Evaluating these criteria in the form of a logistic regression model, we find next to no correlation between the variables (Pseudo R-Squared -0.005). In fact, when attempting to predict results with several different models, we find next to everyone in the test dataset being labeled as a non-winner! Our model produces a test dataset accuracy of 68%, a misleading statistic given that two-thirds of the data are non-winners from the get-go. This can be reviewed with an ROC curve, seen below. Our model is only slightly better than picking winners at random.

Final thoughts

So, what does this mean? Has all this work been for nothing? Quite the contrary. Sometimes life, especially game show results, aren’t predictable! Whether it’s a lack of detailed data, a mis-defined inference, or a challenging problem to solve, sometimes we can’t find the results we hoped for.

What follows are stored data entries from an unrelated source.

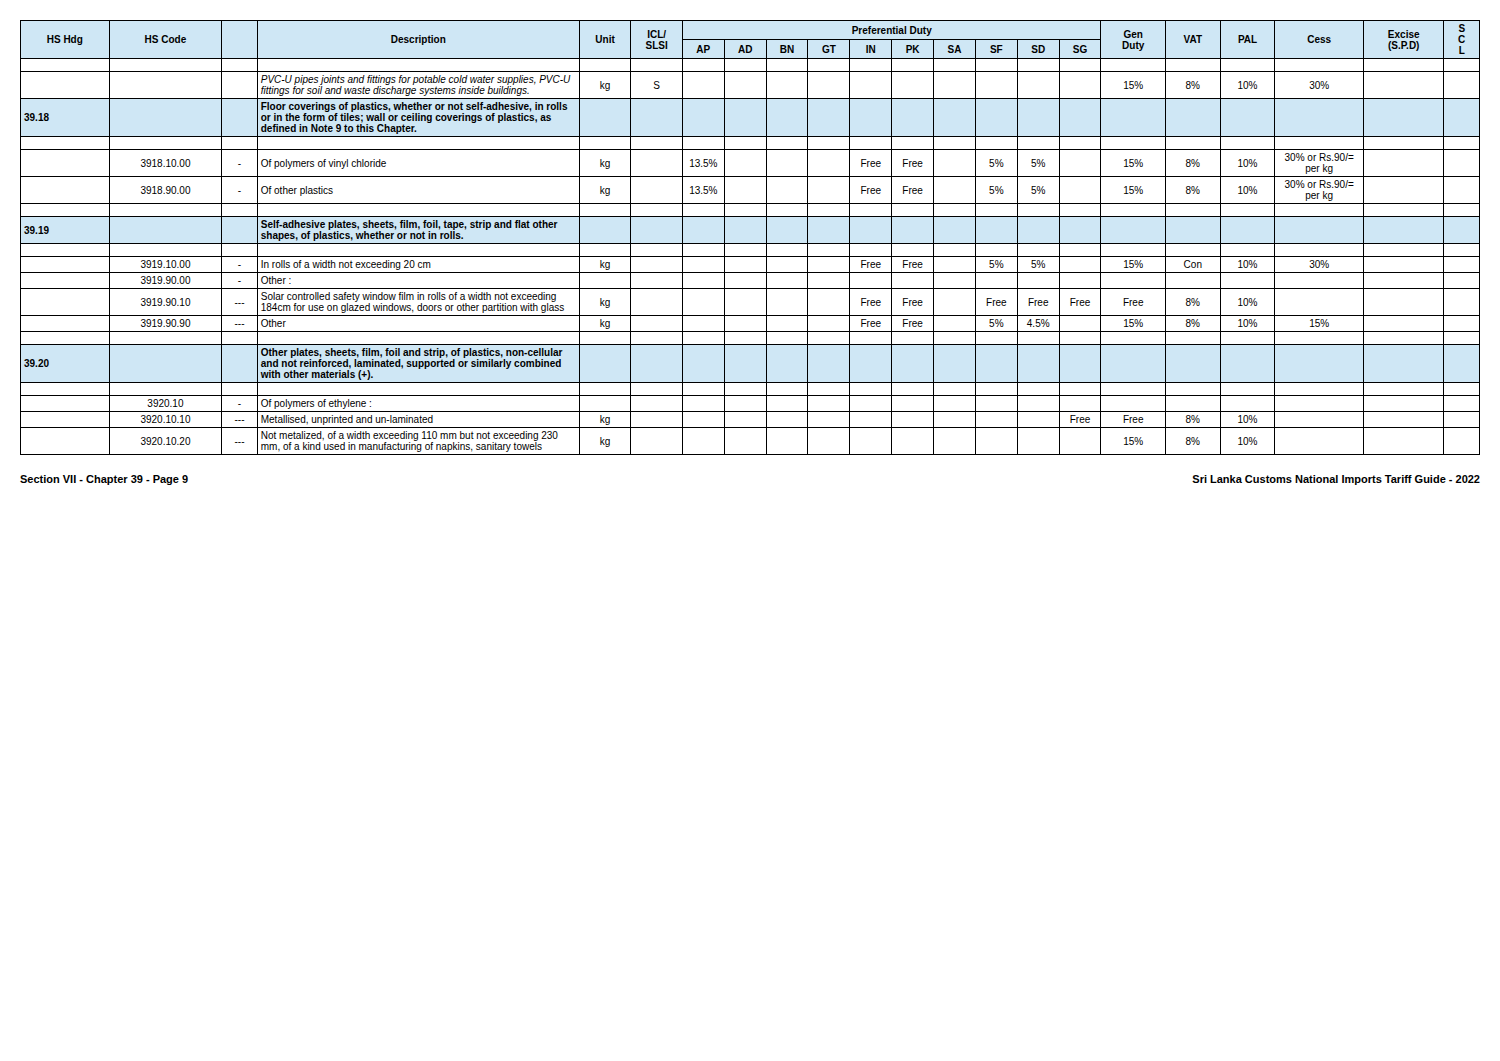| HS Hdg | HS Code | | Description | Unit | ICL/ SLSI | Preferential Duty | Gen Duty | VAT | PAL | Cess | Excise (S.P.D) | S C L |
| --- | --- | --- | --- | --- | --- | --- | --- | --- | --- | --- | --- | --- |
| AP | AD | BN | GT | IN | PK | SA | SF | SD | SG |
| | | | PVC-U pipes joints and fittings for potable cold water supplies, PVC-U fittings for soil and waste discharge systems inside buildings. | kg | S | | | | | | | | | | | 15% | 8% | 10% | 30% | | |
| 39.18 | | | Floor coverings of plastics, whether or not self-adhesive, in rolls or in the form of tiles; wall or ceiling coverings of plastics, as defined in Note 9 to this Chapter. | | | | | | | | | | | | | | | | | | |
| | 3918.10.00 | - | Of polymers of vinyl chloride | kg | | 13.5% | | | | Free | Free | | 5% | 5% | | 15% | 8% | 10% | 30% or Rs.90/= per kg | | |
| | 3918.90.00 | - | Of other plastics | kg | | 13.5% | | | | Free | Free | | 5% | 5% | | 15% | 8% | 10% | 30% or Rs.90/= per kg | | |
| 39.19 | | | Self-adhesive plates, sheets, film, foil, tape, strip and flat other shapes, of plastics, whether or not in rolls. | | | | | | | | | | | | | | | | | | |
| | 3919.10.00 | - | In rolls of a width not exceeding 20 cm | kg | | | | | | Free | Free | | 5% | 5% | | 15% | Con | 10% | 30% | | |
| | 3919.90.00 | - | Other : | | | | | | | | | | | | | | | | | | |
| | 3919.90.10 | --- | Solar controlled safety window film in rolls of a width not exceeding 184cm for use on glazed windows, doors or other partition with glass | kg | | | | | | Free | Free | | Free | Free | Free | Free | 8% | 10% | | | |
| | 3919.90.90 | --- | Other | kg | | | | | | Free | Free | | 5% | 4.5% | | 15% | 8% | 10% | 15% | | |
| 39.20 | | | Other plates, sheets, film, foil and strip, of plastics, non-cellular and not reinforced, laminated, supported or similarly combined with other materials (+). | | | | | | | | | | | | | | | | | | |
| | 3920.10 | - | Of polymers of ethylene : | | | | | | | | | | | | | | | | | | |
| | 3920.10.10 | --- | Metallised, unprinted and un-laminated | kg | | | | | | | | | | | Free | Free | 8% | 10% | | | |
| | 3920.10.20 | --- | Not metalized, of a width exceeding 110 mm but not exceeding 230 mm, of a kind used in manufacturing of napkins, sanitary towels | kg | | | | | | | | | | | | 15% | 8% | 10% | | | |
Section VII - Chapter 39 - Page 9
Sri Lanka Customs National Imports Tariff Guide - 2022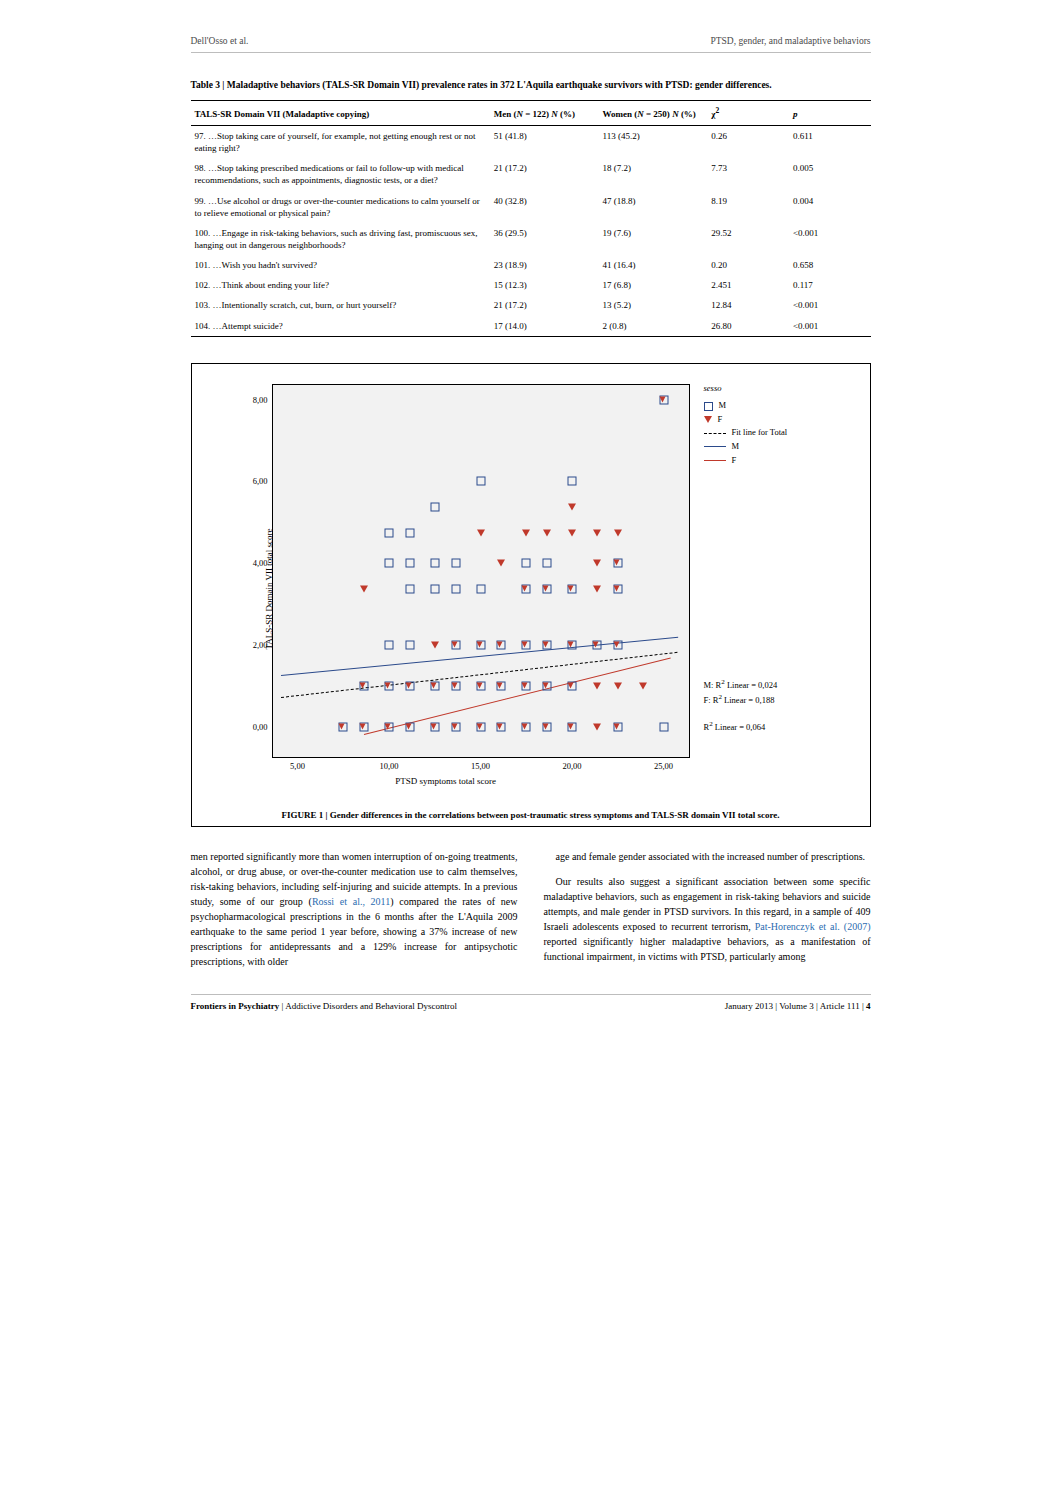Dell'Osso et al.
PTSD, gender, and maladaptive behaviors
Table 3 | Maladaptive behaviors (TALS-SR Domain VII) prevalence rates in 372 L'Aquila earthquake survivors with PTSD: gender differences.
| TALS-SR Domain VII (Maladaptive copying) | Men ( N = 122) N (%) | Women ( N = 250) N (%) | χ 2 | p |
| --- | --- | --- | --- | --- |
| 97. …Stop taking care of yourself, for example, not getting enough rest or not eating right? | 51 (41.8) | 113 (45.2) | 0.26 | 0.611 |
| 98. …Stop taking prescribed medications or fail to follow-up with medical recommendations, such as appointments, diagnostic tests, or a diet? | 21 (17.2) | 18 (7.2) | 7.73 | 0.005 |
| 99. …Use alcohol or drugs or over-the-counter medications to calm yourself or to relieve emotional or physical pain? | 40 (32.8) | 47 (18.8) | 8.19 | 0.004 |
| 100. …Engage in risk-taking behaviors, such as driving fast, promiscuous sex, hanging out in dangerous neighborhoods? | 36 (29.5) | 19 (7.6) | 29.52 | <0.001 |
| 101. …Wish you hadn't survived? | 23 (18.9) | 41 (16.4) | 0.20 | 0.658 |
| 102. …Think about ending your life? | 15 (12.3) | 17 (6.8) | 2.451 | 0.117 |
| 103. …Intentionally scratch, cut, burn, or hurt yourself? | 21 (17.2) | 13 (5.2) | 12.84 | <0.001 |
| 104. …Attempt suicide? | 17 (14.0) | 2 (0.8) | 26.80 | <0.001 |
TALS-SR Domain VII total score
PTSD symptoms total score
8,00
6,00
4,00
2,00
0,00
5,00
10,00
15,00
20,00
25,00
sesso
M
F
Fit line for Total
M
F
M: R2 Linear = 0,024
F: R2 Linear = 0,188
R2 Linear = 0,064
FIGURE 1 | Gender differences in the correlations between post-traumatic stress symptoms and TALS-SR domain VII total score.
men reported significantly more than women interruption of on-going treatments, alcohol, or drug abuse, or over-the-counter medication use to calm themselves, risk-taking behaviors, including self-injuring and suicide attempts. In a previous study, some of our group (Rossi et al., 2011) compared the rates of new psychopharmacological prescriptions in the 6 months after the L'Aquila 2009 earthquake to the same period 1 year before, showing a 37% increase of new prescriptions for antidepressants and a 129% increase for antipsychotic prescriptions, with older
age and female gender associated with the increased number of prescriptions.
Our results also suggest a significant association between some specific maladaptive behaviors, such as engagement in risk-taking behaviors and suicide attempts, and male gender in PTSD survivors. In this regard, in a sample of 409 Israeli adolescents exposed to recurrent terrorism, Pat-Horenczyk et al. (2007) reported significantly higher maladaptive behaviors, as a manifestation of functional impairment, in victims with PTSD, particularly among
Frontiers in Psychiatry | Addictive Disorders and Behavioral Dyscontrol
January 2013 | Volume 3 | Article 111 | 4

Or are we? Instead, I would argue our investigation has shown that anyone can make it onto Jeopardy and be a successful contestant. Regardless of an individual’s hometown, job, gender, or the funny quip they describe on the show, what matters is the strategy and effort contestants take to study and prepare for these trivia shows. In a paraphrase to my favorite Disney film Ratatouille’s famous quote: “Anyone can win on Jeopardy!”.

When competing in DataFest, remember, it’s not the results themselves that matter, but the story you tell with them!

Footnotes + Citations

  1. Individuals listed as “retired”, “originally X”, or listed as a unique ‘age’ are listed as “unemployed”. 

  2. When evaluating the winner ratios for job categories, “Student” / “Teacher” / “Unemployed” should be regarded separately given that these individuals have their own tournaments. Those indicated as “Professor” are NOT featured in Teacher’s tournaments and therefore do not need to be considered in this way. 

  3. Polarity is a float that lies between [-1,1], -1 indicates negative sentiment and +1 indicates positive sentiments. Subjectivity is also a float which lies in the range of [0,1]. Subjective sentences generally refer to personal opinion, emotion, or judgment. 

  4. A more detailed walkthrough into the neural networks used to operate textgenrnn can be read here: https://karpathy.github.io/2015/05/21/rnn-effectiveness/ 

  5. When calculating total scores, we are calculating the gross final scores that players earned in their game play. However, most contestants will not see these totals in their winnings, as most tournaments settle to give second place $2,000 and third place $1,000, regardless of what they earned in game. 

  6. In Jeopardy, only first place takes home their overall winnings. Second place receives $2,000 and Third place receives $1,000.